At a minimum, a no-deductions clause is supposed to prevent your lessee from deducting the costs they incur in transforming your share of the raw natural gas they bring to the surface into a marketable product. “Marketable” can be defined as “sufficiently free from impurities that it will be taken by a purchaser.” This is a vague definition at best however, as there are many types of purchasers, each of whom can have different standards for marketability. Unfortunately, most jurisdictions, with the possible exceptions of Wyoming and Colorado, have failed to enunciate a standard for marketability and thus a court would have to look at the specifics of each case to determine whether this gas or that gas had been placed in “marketable” condition prior to sale in the event a lessee was challenged by their royalty owner.
That said, a no-deductions clause is still a good clause to have in your lease, however you don’t want to make it too restrictive by disallowing deductions for improving already marketable gas or transporting same to a purchaser in another town who is offering a better deal (even after deductions.) If enough lessors (mineral owners) insist on a strict “NO-deductions” clause in their lease, it may discourage the lessee from working hard to find the best market they can, since a strict no-deductions clause will require them to pay not only for making the gas marketable at the well, but also will require them to pay for transporting your share of the gas to a potentially better market downstream (away) from the well.

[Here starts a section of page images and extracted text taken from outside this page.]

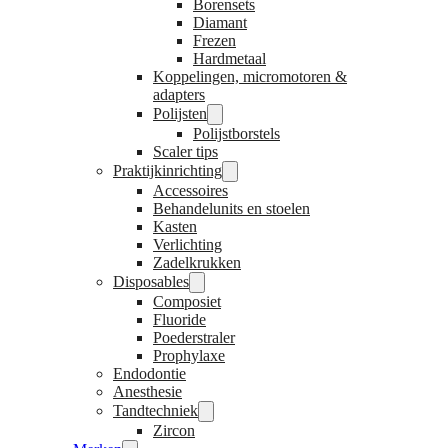
Borensets
Diamant
Frezen
Hardmetaal
Koppelingen, micromotoren &
adapters
Polijsten
Polijstborstels
Scaler tips
Praktijkinrichting
Accessoires
Behandelunits en stoelen
Kasten
Verlichting
Zadelkrukken
Disposables
Composiet
Fluoride
Poederstraler
Prophylaxe
Endodontie
Anesthesie
Tandtechniek
Zircon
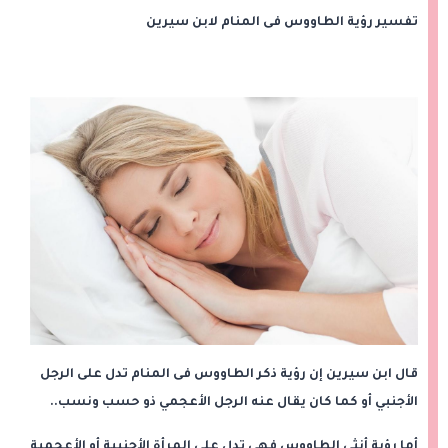
تفسير رؤية الطاووس فى المنام لابن سيرين
قال ابن سيرين إن رؤية ذكر الطاووس فى المنام تدل على الرجل
الأجنبي أو كما كان يقال عنه الرجل الأعجمي ذو حسب ونسب..
أما رؤية أنثى الطاووس فهي تدل على المرأة الأجنبية أو الأعجمية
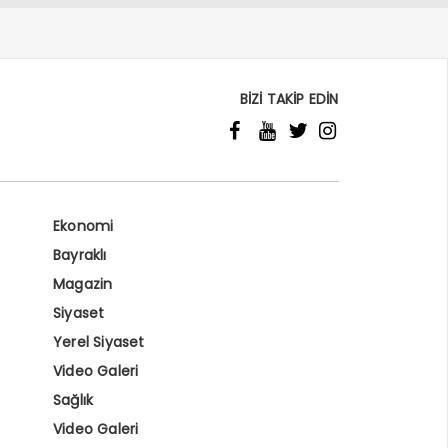
BİZİ TAKİP EDİN
Ekonomi
Bayraklı
Magazin
Siyaset
Yerel Siyaset
Video Galeri
Sağlık
Video Galeri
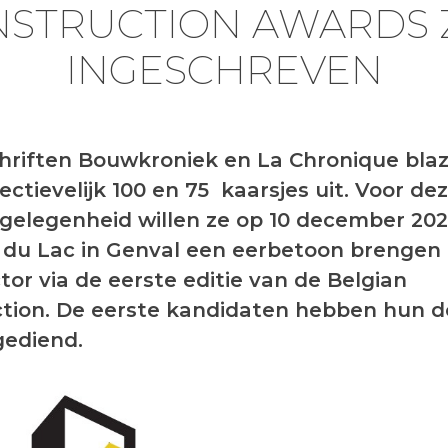
STRUCTION AWARDS 
INGESCHREVEN
chriften Bouwkroniek en La Chronique blaz
ectievelijk 100 en 75 kaarsjes uit. Voor de
 gelegenheid willen ze op 10 december 202
du Lac in Genval een eerbetoon brengen
or via de eerste editie van de Belgian
tion. De eerste kandidaten hebben hun d
ngediend.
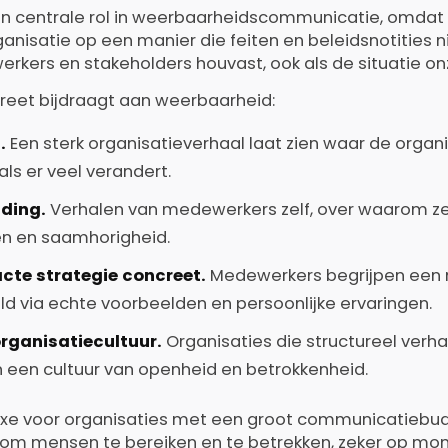
een centrale rol in weerbaarheidscommunicatie, omda
anisatie op een manier die feiten en beleidsnotities n
kers en stakeholders houvast, ook als de situatie onz
creet bijdraagt aan weerbaarheid:
.
Een sterk organisatieverhaal laat zien waar de organi
als er veel verandert.
nding.
Verhalen van medewerkers zelf, over waarom ze
n en saamhorigheid.
cte strategie concreet.
Medewerkers begrijpen een 
eld via echte voorbeelden en persoonlijke ervaringen.
organisatiecultuur.
Organisaties die structureel verh
 een cultuur van openheid en betrokkenheid.
 luxe voor organisaties met een groot communicatiebud
 om mensen te bereiken en te betrekken, zeker op mo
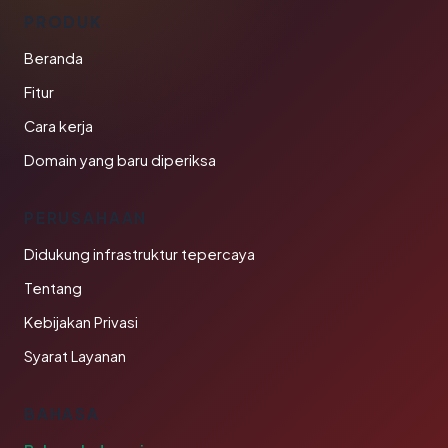
PRODUK
Beranda
Fitur
Cara kerja
Domain yang baru diperiksa
PERUSAHAAN
Didukung infrastruktur tepercaya
Tentang
Kebijakan Privasi
Syarat Layanan
BAHASA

If the lease is too strict on deductions, an operator may just decide to sell all the gas to a “wellhead” purchaser rather than paying your share of the costs needed to get your share to a better buyer downstream. The wellhead purchaser will offer your lessee (and thus you) less than the buyer downstream is paying since it will cost the wellhead purchaser money to transport the gas to that purchaser. I therefore usually allow deductions if (and only if) doing so results in me getting a higher price (even after deductions) than I would have received if my lessee sold to a wellhead purchaser.

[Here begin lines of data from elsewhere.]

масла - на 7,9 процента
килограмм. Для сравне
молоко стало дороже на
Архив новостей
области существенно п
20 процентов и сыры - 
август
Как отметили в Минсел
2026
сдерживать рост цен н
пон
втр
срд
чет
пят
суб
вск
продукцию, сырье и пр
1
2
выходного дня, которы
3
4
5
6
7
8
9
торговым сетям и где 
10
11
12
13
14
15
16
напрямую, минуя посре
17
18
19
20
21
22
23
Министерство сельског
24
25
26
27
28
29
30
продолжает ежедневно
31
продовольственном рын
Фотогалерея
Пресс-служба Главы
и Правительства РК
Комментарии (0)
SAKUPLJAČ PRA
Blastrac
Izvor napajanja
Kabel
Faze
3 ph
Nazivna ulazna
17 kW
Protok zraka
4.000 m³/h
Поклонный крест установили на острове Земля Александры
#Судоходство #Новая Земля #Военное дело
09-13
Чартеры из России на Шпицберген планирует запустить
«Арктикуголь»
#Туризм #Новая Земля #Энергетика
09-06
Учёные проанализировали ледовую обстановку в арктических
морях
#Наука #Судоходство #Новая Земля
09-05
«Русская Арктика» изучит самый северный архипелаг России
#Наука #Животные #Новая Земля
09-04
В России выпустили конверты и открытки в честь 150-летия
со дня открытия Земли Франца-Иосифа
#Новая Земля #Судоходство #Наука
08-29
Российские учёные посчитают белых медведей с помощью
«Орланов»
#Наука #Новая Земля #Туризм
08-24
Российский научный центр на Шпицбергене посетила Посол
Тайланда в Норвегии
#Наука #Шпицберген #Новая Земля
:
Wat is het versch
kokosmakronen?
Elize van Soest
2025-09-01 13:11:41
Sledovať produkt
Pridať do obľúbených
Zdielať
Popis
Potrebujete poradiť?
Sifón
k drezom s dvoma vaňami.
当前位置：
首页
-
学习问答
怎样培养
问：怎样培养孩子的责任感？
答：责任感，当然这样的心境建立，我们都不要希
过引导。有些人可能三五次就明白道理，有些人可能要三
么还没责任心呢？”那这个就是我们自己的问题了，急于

I feel this “allowance” benefits both myself and my lessee as it means we both are sharing in the costs of obtaining a better market that results in a better net price (price after deductions) than could be had by selling to someone closer to or at the wellhead. It seems fair to me to offer to help pay to move my share of the gas to a better market location if one is available. “Moving” the gas might mean buying space on a wellhead purchaser’s line (while not actually selling to them) and transporting it using that line to another purchaser’s pipeline further “down the road” who is offering a better net price.
Gas marketing is complicated because there are so many variables, including some that are beyond the scope of this article such as how royalty is calculated on heavier gasses (ethane, butane etc.) that are removed (by processing) from the wellhead gas stream. There is lots of room for mischief by oil companies, especially vertically-integrated companies who may sell to their affiliated purchasers or processors and base your royalty payment on that sale, rather than the sale from their affiliate to a true arms-length purchaser.
Because we, as royalty owners, aren’t usually privy to the gas sales contracts used and thus can’t always verify whether we are being paid correctly, I usually add language relating to affiliate sales in my no-deductions clauses.
Many companies are as transparent as they can be however, and their often overworked staffs at least make an attempt to explain to their lessors exactly how royalty is calculated. With these companies I feel less of a need to insert a lot of strict clauses into my leases.